#### [Assignment]
Repeat precisely the span of lines below that opens with the line containing "39: (319, 502)" and closes with the line containing "67: (223, 468)", both included.

#### [Material provided]
=== Begin Enclosure ===
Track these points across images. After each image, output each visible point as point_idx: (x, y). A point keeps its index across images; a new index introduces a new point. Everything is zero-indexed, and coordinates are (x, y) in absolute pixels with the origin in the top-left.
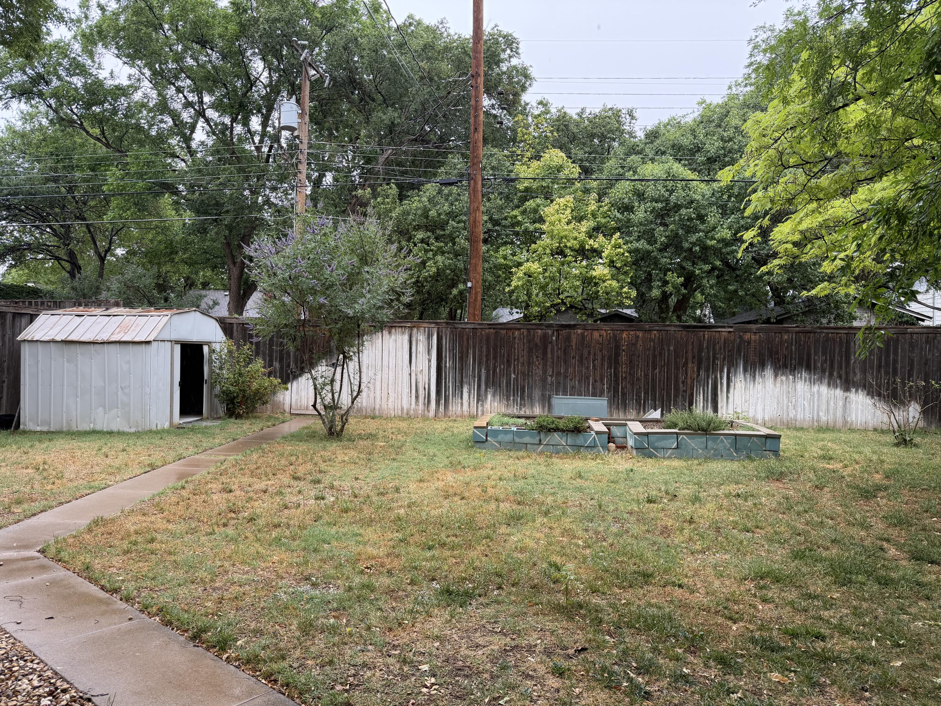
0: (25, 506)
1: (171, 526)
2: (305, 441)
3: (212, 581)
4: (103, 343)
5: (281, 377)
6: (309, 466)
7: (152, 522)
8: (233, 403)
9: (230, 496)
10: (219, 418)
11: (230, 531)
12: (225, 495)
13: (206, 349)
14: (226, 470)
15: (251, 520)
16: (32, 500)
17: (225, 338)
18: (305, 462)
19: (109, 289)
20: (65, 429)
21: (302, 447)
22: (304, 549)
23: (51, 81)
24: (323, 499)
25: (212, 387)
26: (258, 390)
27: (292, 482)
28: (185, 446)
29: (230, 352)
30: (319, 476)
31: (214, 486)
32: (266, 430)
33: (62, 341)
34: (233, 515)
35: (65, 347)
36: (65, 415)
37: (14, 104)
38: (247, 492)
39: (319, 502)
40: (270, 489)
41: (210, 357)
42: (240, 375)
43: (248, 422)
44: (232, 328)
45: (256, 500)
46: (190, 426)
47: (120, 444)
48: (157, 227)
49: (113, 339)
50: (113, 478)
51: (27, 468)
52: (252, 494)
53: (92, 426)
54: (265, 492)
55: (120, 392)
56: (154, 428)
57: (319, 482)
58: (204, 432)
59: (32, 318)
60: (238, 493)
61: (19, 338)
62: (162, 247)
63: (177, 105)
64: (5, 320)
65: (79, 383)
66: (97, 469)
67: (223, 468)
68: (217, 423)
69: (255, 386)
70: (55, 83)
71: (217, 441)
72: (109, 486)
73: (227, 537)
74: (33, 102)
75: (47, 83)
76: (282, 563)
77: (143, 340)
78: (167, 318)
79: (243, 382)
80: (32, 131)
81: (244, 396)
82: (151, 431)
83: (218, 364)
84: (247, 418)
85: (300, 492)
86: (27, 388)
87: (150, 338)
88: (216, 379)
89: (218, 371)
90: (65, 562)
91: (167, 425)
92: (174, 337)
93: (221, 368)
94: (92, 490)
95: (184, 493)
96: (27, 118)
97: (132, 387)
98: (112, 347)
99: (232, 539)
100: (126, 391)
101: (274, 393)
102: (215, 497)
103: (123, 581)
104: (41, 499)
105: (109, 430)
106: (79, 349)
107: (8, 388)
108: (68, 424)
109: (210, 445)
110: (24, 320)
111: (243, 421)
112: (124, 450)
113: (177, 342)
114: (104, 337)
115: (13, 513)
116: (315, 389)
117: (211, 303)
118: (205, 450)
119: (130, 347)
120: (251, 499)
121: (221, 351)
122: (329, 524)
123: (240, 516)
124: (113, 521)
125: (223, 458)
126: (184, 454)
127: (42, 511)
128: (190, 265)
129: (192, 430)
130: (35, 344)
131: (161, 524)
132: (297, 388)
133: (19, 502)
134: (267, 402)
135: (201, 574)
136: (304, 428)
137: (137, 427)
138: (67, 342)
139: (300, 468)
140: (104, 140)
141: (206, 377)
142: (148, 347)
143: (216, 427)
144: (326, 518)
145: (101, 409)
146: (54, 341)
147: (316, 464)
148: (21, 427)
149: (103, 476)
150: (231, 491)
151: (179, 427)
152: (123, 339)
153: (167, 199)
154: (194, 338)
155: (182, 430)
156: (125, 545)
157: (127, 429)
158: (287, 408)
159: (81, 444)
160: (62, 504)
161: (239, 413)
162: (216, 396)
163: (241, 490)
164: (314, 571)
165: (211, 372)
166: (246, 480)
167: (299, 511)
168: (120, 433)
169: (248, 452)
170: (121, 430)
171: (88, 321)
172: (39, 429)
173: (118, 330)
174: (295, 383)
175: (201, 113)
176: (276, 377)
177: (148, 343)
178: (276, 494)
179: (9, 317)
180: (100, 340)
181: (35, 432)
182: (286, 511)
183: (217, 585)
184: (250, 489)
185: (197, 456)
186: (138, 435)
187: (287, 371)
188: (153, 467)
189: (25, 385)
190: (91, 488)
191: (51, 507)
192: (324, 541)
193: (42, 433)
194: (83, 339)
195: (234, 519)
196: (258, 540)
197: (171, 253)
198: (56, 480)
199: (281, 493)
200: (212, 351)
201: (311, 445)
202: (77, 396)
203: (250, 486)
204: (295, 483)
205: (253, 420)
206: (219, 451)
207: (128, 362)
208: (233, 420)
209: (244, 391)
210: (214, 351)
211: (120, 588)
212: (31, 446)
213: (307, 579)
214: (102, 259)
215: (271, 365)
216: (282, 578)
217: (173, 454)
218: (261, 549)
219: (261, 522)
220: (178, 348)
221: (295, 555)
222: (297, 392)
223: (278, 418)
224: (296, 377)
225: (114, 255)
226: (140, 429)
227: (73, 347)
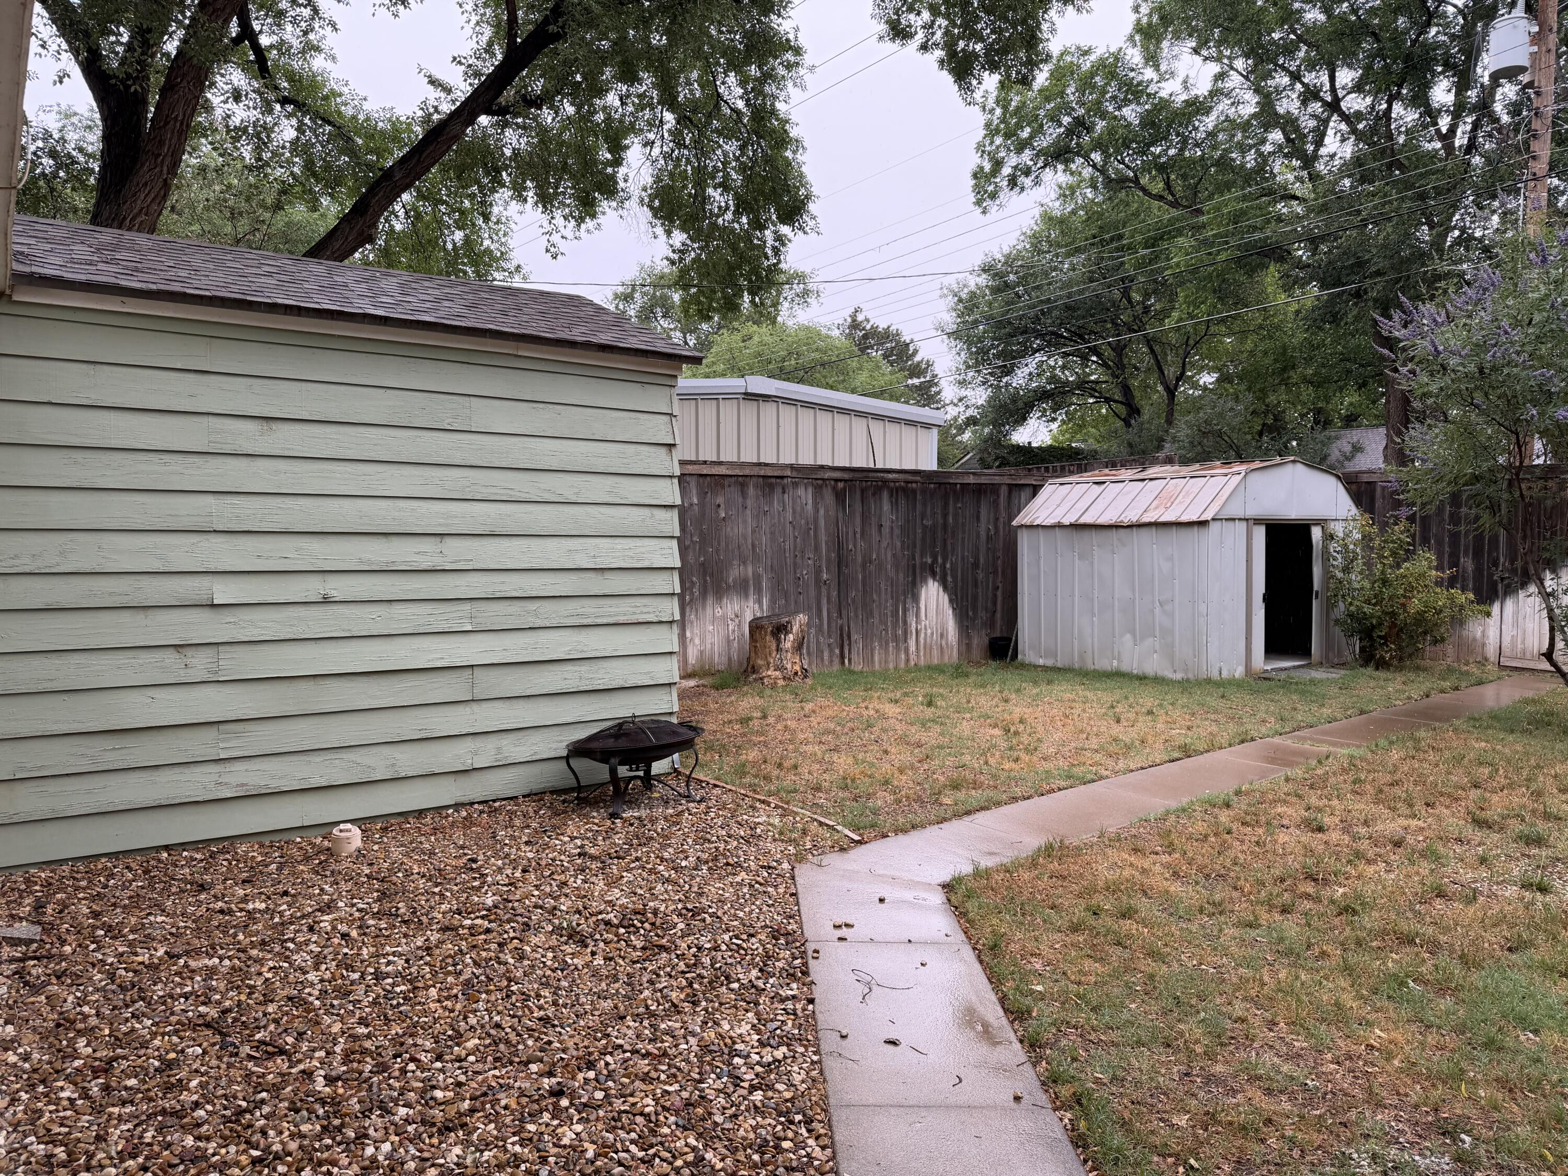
0: (961, 795)
1: (1175, 888)
2: (1524, 731)
3: (1210, 1055)
4: (1130, 527)
5: (1477, 591)
6: (1519, 799)
7: (1144, 871)
8: (1371, 638)
9: (1316, 841)
10: (1342, 665)
11: (1291, 927)
12: (1307, 837)
13: (1316, 533)
14: (1325, 778)
15: (1347, 910)
16: (976, 785)
17: (1354, 511)
18: (1511, 786)
19: (1174, 440)
20: (1076, 666)
21: (1513, 746)
22: (1461, 1029)
23: (1094, 124)
24: (1543, 889)
25: (1330, 606)
26: (1421, 613)
27: (1470, 831)
28: (1261, 715)
29: (1367, 538)
30: (1542, 827)
31: (1290, 811)
32: (1436, 698)
33: (1071, 525)
34: (1310, 888)
35: (1075, 534)
36: (1076, 643)
37: (1048, 174)
38: (1355, 838)
39: (1528, 895)
40: (1410, 839)
41: (1325, 548)
42: (1385, 582)
43: (1400, 678)
44: (1374, 490)
45: (1369, 862)
46: (1283, 675)
47: (1148, 699)
48: (1261, 327)
49: (1146, 519)
50: (1110, 763)
51: (995, 726)
52: (1364, 845)
53: (1115, 663)
54: (1398, 844)
55: (1158, 610)
56: (1215, 675)
57: (1538, 841)
58: (1306, 691)
59: (1035, 490)
60: (1334, 836)
61: (1014, 523)
62: (1268, 361)
63: (1289, 104)
64: (998, 497)
65: (1096, 592)
66: (1094, 743)
67: (1319, 772)
68: (1335, 674)
69: (1415, 605)
70: (1100, 125)
71: (1326, 711)
72: (1101, 778)
73: (1281, 940)
74: (1073, 166)
75: (1089, 130)
76: (1389, 1057)
77: (1194, 518)
78: (1238, 478)
79: (1391, 598)
80: (1074, 212)
81: (1393, 625)
82: (1209, 681)
83: (1339, 561)
84: (1400, 669)
85: (1483, 860)
86: (1026, 599)
87: (1208, 516)
88: (1336, 591)
89: (1339, 575)
90: (968, 921)
91: (1239, 672)
92: (1251, 512)
93: (1346, 570)
94: (1068, 783)
95: (1224, 817)
96: (1068, 193)
97: (1177, 601)
98: (1144, 532)
99: (1289, 952)
100: (1168, 607)
101: (1462, 623)
102: (1282, 837)
103: (1042, 997)
104: (989, 787)
105: (1140, 673)
106: (1094, 535)
107: (1004, 598)
108: (1081, 657)
109: (1310, 719)
110: (1024, 495)
111: (1389, 675)
112: (1150, 712)
113: (1257, 521)
114: (1132, 516)
115: (941, 805)
116: (1551, 619)
117: (1348, 449)
118: (1299, 729)
119: (1173, 531)
120: (1359, 855)
121: (1347, 535)
122: (1548, 969)
123: (1326, 893)
124: (1078, 851)
125: (1324, 749)
126: (1254, 733)
127: (983, 809)
128: (1317, 385)
129: (1286, 685)
130: (1034, 531)
131: (1159, 880)
132: (1516, 613)
133: (956, 786)
134: (1443, 640)
135: (1191, 1028)
136: (1526, 701)
137: (1186, 671)
138: (1077, 527)
139: (1495, 798)
140: (1170, 198)
141: (1316, 586)
142: (1203, 531)
143: (1334, 681)
144: (1543, 952)
145: (1128, 636)
146: (1059, 526)
147: (1538, 794)
148: (1019, 656)
149: (1098, 757)
150: (1320, 829)
151: (1264, 678)
152: (1162, 519)
153: (1272, 275)
154: (1293, 512)
155: (1267, 683)
156: (1079, 913)
157: (1169, 674)
158: (1491, 651)
159: (1089, 694)
160: (1015, 799)
161: (1382, 657)
162: (1337, 621)
163: (1345, 831)
164: (1473, 1113)
165: (1328, 576)
166: (1360, 807)
167: (1471, 910)
168: (1158, 680)
169: (1383, 742)
170: (1160, 673)
171: (1112, 489)
172: (1041, 662)
173: (1155, 503)
174: (1509, 604)
175: (1334, 106)
176: (1464, 590)
177: (1203, 524)
178: (1423, 855)
179: (1004, 491)
180: (1126, 521)
181: (1036, 667)
182: (1439, 904)
183: (1219, 1068)
184: (1363, 831)
185: (1277, 740)
186: (1185, 685)
187: (1491, 575)
188: (1187, 752)
189: (1023, 593)
190: (1069, 777)
191: (998, 804)
192: (1523, 1022)
193: (1045, 668)
194: (1102, 521)
195: (1308, 896)
196: (1348, 969)
197: (1284, 369)
198: (1023, 755)
199: (1436, 858)
200: (1329, 537)
201: (1536, 744)
202: (1093, 615)
203: (1366, 823)
204: (1478, 835)
205: (1412, 676)
206: (1325, 733)
207: (1170, 559)
208: (1370, 671)
209: (1393, 614)
210: (1332, 537)
211: (1029, 1012)
212: (1018, 691)
213: (1449, 1131)
214: (1171, 392)
215: (1454, 563)
216: (1380, 1105)
217: (1232, 728)
218: (1349, 1000)
219: (1370, 920)
220: (1260, 534)
221: (1431, 1039)
222: (1516, 623)
223: (1467, 673)
224: (1510, 591)
225: (1195, 386)
226: (1191, 676)
227: (1086, 535)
=== End Enclosure ===
#### [Answer section]
39: (319, 502)
40: (270, 489)
41: (210, 357)
42: (240, 375)
43: (248, 422)
44: (232, 328)
45: (256, 500)
46: (190, 426)
47: (120, 444)
48: (157, 227)
49: (113, 339)
50: (113, 478)
51: (27, 468)
52: (252, 494)
53: (92, 426)
54: (265, 492)
55: (120, 392)
56: (154, 428)
57: (319, 482)
58: (204, 432)
59: (32, 318)
60: (238, 493)
61: (19, 338)
62: (162, 247)
63: (177, 105)
64: (5, 320)
65: (79, 383)
66: (97, 469)
67: (223, 468)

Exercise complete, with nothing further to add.